31 March 2014
On 28 March 2014, the Inland Revenue Authority of Singapore (“IRAS”) reported that a sports and concerts event promoter, Midas Promotions Pte Ltd (“Midas”), was ordered to pay about S$786,000 in taxes and penalty for failing to inform the Comptroller of Goods and Services Tax (“GST”) of its liability to register for GST. In addition, it also had to pay a court fine of S$7,000.
Under the law, a business with annual taxable turnover exceeding S$1 million must register for GST. Businesses are required to regularly assess whether they are required to be registered for GST. In most cases, a business must register for GST when the business’ taxable turnover for the past four quarters exceeds S$1 million, or when the business’ taxable turnover for the next 12 months is expected to exceed S$1 million. Businesses need to register for GST within 30 days of the date on which their liability to register for GST arises.
IRAS’ investigations revealed that Midas’ taxable turnover already exceeded S$1 million for the four consecutive quarters ending 30 June 2004 to 31 March 2005. However, Midas did not inform the Comptroller of GST of its liability to register for GST within 30 days of the end of 31 March 2005, that is, by 30 April 2005.
Consequently, Midas failed to account for a total GST of S$714,696.87 between 1 June 2005 and 30 April 2012. As a result, other than paying the GST, Midas has to pay a penalty equal to 10% of the amount of the tax due which amounted to S$71,469.69.
Businesses are reminded to follow GST registration rules by closely monitoring their taxable turnover at the end of each quarter and ensuring that they promptly register for GST when their turnover exceeds S$1 million per year. Regular audit programmes are carried out by IRAS to identify cases liable for compulsory GST registration.

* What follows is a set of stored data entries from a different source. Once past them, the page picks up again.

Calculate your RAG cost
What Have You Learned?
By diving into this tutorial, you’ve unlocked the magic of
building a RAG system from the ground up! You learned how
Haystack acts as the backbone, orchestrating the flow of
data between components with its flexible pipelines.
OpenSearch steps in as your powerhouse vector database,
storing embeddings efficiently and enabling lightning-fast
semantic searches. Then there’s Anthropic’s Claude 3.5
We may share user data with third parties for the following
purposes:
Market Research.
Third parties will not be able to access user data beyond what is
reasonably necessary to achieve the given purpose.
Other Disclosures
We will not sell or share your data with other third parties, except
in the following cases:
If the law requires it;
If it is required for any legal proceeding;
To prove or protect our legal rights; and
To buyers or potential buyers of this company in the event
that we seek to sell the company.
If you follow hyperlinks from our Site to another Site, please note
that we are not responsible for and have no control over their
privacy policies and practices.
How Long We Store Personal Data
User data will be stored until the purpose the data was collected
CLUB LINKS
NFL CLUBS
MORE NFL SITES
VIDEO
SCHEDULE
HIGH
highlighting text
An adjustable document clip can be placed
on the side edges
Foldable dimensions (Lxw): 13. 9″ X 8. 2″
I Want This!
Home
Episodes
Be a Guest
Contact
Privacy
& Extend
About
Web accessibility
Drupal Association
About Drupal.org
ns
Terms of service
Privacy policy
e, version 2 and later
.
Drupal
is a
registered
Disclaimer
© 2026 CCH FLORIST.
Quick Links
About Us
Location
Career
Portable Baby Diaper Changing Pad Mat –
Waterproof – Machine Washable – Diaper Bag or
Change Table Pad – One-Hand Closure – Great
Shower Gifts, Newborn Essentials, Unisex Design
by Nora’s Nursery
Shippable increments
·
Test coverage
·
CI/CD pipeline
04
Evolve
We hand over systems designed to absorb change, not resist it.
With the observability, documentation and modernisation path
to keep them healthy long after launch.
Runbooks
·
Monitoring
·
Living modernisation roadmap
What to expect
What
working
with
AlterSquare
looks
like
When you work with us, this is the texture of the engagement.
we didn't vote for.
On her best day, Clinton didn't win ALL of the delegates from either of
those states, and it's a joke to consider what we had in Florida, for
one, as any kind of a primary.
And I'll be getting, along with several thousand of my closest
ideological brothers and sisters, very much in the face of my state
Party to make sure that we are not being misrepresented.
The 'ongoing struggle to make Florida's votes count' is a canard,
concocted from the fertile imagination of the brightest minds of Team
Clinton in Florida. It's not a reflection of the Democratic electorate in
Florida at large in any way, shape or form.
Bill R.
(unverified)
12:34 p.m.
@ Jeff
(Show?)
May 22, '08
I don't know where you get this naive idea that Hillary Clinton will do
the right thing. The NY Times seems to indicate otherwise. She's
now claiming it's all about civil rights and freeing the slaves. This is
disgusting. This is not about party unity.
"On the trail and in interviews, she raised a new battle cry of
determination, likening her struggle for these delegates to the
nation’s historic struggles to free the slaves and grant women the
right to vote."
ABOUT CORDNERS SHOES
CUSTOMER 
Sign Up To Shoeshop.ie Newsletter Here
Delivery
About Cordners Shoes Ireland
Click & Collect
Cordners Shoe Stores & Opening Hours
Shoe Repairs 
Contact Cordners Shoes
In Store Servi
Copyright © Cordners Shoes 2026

Businesses that fail to register for GST when they are required to do so by law can be fined up to S$10,000 and pay a penalty equal to 10% of the tax due from the date on which the business is required to register for GST. In addition, the business’ effective date of GST registration will be back-dated to the day that its liability to register arose. Consequently, the business will have to pay the outstanding GST on all its past transactions since the effective date of registration, even if the amount was not collected from its customers.
Businesses or individuals are encouraged to disclose any past tax mistakes to the IRAS immediately. IRAS will treat such disclosures as mitigating factors when considering action to be taken.
In addition, IRAS will offer a reward of up to 15% of the tax recovered, capped at s$100,000 to informants if the information and/or documents provided lead to a recovery of tax that would have otherwise been lost. The identities of informants will be kept strictly secret and confidential.